Hémorragies digestives graves en réanimation : Rôle préventif de la nutrition entérale. Rôle favorisant de l'insuffisance circulatoire A. Imbert, V. Ozenne, S. de Goeij, J. Audibert, N. Lerolle, C. Faisy, J. Diehl, J. Fagon, E. Guerot
Introduction Des lésions digestives attribuées au stress sont observées chez 75 à 90 % des patients hospitalisés en réanimation. Ces lésions d'origine haute peuvent se compliquer d'hémorragies digestives (HD) graves. Il a été suggéré que la nutrition entérale continue puisse avoir un rôle préventif sur la survenue des HD en réanimation. Cependant les études restent peu nombreuses, hétérogènes et contradictoires. Il a également été suggéré dans des études anciennes que l'hypotension et les états de chocs puissent être des facteurs de risque d'HD de stress. Le but de cette étude était de : a) déterminer si la nutrition entérale avait un effet préventif sur la survenue des HD graves en réanimation. B) déterminer si la survenue d'une défaillance hémodynamique, sa durée et le non contrôle de cette défaillance pouvaient être corrélés à la survenue d'une HD grave.

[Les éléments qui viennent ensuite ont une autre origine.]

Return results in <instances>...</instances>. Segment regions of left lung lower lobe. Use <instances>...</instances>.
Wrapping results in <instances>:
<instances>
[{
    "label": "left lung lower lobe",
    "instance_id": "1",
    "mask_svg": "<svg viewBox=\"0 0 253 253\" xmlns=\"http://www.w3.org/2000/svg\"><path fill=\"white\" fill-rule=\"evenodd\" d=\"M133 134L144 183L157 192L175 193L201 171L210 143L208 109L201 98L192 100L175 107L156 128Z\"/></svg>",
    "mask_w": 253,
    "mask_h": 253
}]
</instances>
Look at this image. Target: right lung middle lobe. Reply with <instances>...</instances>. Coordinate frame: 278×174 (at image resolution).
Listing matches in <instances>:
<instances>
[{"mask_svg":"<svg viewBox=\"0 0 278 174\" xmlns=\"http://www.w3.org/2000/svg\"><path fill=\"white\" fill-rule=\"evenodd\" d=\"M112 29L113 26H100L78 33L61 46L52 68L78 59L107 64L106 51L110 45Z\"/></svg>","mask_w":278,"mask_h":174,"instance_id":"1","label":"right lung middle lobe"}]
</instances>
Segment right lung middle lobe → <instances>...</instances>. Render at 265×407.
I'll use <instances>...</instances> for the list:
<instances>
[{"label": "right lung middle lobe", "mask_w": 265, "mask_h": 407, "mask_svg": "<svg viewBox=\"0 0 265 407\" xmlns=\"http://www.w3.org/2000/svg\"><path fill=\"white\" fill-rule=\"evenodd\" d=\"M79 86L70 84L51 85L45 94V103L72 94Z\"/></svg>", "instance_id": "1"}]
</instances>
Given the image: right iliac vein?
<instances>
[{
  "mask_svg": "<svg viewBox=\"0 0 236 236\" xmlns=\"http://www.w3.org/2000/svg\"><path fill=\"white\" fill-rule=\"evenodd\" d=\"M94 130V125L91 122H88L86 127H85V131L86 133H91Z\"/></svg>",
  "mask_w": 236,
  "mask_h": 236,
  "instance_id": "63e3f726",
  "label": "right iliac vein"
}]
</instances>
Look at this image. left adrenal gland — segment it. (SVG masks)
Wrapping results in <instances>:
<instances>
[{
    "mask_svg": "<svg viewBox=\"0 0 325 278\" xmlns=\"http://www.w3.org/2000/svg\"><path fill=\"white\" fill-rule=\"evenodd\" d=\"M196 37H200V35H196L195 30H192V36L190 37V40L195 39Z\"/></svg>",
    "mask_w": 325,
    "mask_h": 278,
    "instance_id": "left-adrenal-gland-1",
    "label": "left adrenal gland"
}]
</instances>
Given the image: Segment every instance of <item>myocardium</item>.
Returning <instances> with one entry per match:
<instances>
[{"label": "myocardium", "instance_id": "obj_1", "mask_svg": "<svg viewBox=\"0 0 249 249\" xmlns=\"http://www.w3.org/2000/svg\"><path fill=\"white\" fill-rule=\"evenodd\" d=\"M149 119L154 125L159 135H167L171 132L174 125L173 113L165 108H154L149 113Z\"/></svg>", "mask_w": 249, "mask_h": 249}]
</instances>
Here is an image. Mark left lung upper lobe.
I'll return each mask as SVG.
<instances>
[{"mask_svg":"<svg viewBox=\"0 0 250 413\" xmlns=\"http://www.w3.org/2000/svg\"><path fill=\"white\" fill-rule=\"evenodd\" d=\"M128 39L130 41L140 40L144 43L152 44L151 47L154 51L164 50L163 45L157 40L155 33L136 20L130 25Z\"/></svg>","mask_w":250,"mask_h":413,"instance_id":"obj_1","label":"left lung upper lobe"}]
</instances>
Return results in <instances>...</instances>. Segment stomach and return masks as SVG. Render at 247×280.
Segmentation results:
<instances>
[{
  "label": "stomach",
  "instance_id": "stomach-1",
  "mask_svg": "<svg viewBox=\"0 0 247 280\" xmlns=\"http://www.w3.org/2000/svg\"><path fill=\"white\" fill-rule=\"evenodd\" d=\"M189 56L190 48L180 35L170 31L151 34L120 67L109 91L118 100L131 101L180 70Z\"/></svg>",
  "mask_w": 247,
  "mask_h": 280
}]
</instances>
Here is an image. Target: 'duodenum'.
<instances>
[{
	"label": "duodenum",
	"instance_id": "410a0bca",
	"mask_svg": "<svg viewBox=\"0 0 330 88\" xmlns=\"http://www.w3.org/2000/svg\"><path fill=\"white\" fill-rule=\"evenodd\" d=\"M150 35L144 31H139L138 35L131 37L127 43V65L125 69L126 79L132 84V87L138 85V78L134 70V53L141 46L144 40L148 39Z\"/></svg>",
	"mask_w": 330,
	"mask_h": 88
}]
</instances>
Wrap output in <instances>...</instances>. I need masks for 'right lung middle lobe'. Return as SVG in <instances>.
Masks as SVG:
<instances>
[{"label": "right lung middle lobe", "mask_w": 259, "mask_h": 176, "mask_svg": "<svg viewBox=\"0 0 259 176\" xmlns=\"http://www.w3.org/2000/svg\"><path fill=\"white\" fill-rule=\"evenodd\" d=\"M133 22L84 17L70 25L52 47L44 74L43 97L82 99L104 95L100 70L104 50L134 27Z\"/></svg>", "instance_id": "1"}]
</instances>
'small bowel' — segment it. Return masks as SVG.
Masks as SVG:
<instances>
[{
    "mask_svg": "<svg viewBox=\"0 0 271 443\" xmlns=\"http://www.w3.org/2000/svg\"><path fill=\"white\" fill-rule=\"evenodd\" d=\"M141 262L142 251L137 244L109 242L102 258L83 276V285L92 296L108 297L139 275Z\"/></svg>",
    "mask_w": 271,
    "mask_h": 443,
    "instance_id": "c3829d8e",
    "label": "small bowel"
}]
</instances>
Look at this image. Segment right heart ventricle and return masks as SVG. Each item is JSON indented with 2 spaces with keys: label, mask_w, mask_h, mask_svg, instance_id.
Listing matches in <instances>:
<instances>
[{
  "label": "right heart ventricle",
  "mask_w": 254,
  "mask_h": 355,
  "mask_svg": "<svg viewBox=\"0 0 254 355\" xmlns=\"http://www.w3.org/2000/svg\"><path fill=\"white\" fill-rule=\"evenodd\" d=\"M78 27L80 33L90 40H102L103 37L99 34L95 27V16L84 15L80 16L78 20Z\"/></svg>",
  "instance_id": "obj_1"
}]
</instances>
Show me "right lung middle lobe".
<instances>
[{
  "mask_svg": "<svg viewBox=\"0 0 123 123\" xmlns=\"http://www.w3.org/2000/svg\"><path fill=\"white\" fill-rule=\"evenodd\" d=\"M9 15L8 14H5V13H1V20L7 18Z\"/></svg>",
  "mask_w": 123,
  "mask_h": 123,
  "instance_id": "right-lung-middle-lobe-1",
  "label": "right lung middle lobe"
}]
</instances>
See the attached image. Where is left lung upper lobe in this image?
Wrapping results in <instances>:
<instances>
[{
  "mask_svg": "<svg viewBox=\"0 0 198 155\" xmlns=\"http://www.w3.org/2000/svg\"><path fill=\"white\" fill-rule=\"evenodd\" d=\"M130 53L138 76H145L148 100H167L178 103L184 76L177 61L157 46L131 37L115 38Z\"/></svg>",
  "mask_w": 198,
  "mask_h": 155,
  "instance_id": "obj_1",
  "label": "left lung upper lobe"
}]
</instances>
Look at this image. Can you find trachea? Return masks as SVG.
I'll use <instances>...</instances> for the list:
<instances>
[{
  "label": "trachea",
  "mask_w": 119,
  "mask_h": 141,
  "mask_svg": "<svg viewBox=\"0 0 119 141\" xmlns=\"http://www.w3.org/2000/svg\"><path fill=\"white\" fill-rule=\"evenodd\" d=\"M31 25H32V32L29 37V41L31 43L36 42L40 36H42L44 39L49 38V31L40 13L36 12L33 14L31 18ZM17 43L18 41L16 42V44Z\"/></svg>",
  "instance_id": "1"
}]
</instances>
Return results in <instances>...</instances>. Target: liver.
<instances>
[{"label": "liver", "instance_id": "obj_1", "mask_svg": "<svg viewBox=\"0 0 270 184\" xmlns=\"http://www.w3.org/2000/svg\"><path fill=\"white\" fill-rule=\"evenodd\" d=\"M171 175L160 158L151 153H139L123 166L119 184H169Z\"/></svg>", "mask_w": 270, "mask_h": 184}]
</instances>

Patients et Méthodes Il s'agit d'une étude rétrospective, cas/témoin, monocentrique. Les critères d'inclusion étaient les suivants : survenue en cours d'hospitalisation en réanimation médicale d'une HD d'origine haute, HD grave définie selon les critères de Cook et al, réalisation d'une FOGD dans les 24h suivant l'HD. Les critères d'exclusions étaient une hospitalisation pour HD, la survenue d'une HD durant les 4 semaines précédant l'hospitalisation en réanimation, la présence de signes endoscopiques d'hypertension portale et des antécédents de gastrectomie. Après appariement sur 6 critères (âge 10 ans ; IGS2 10 ; existence ou non d'une insuffisance rénale (créatininémie 250 µmol/L et /ou épuration extra-rénale) ; existence ou non d'une thrombopénie < 50 000/mm3 ; durée de ventilation mécanique 2 jours ; prescription ou non de prophylaxie anti-ulcéreuse avant et pendant l'hospitalisation), étaient comparés, entre cas et témoins, le délai d'administration, le nombre de jours sans nutrition entérale et l'existence, la durée et la sévérité d'une insuffisance circulatoire aiguë.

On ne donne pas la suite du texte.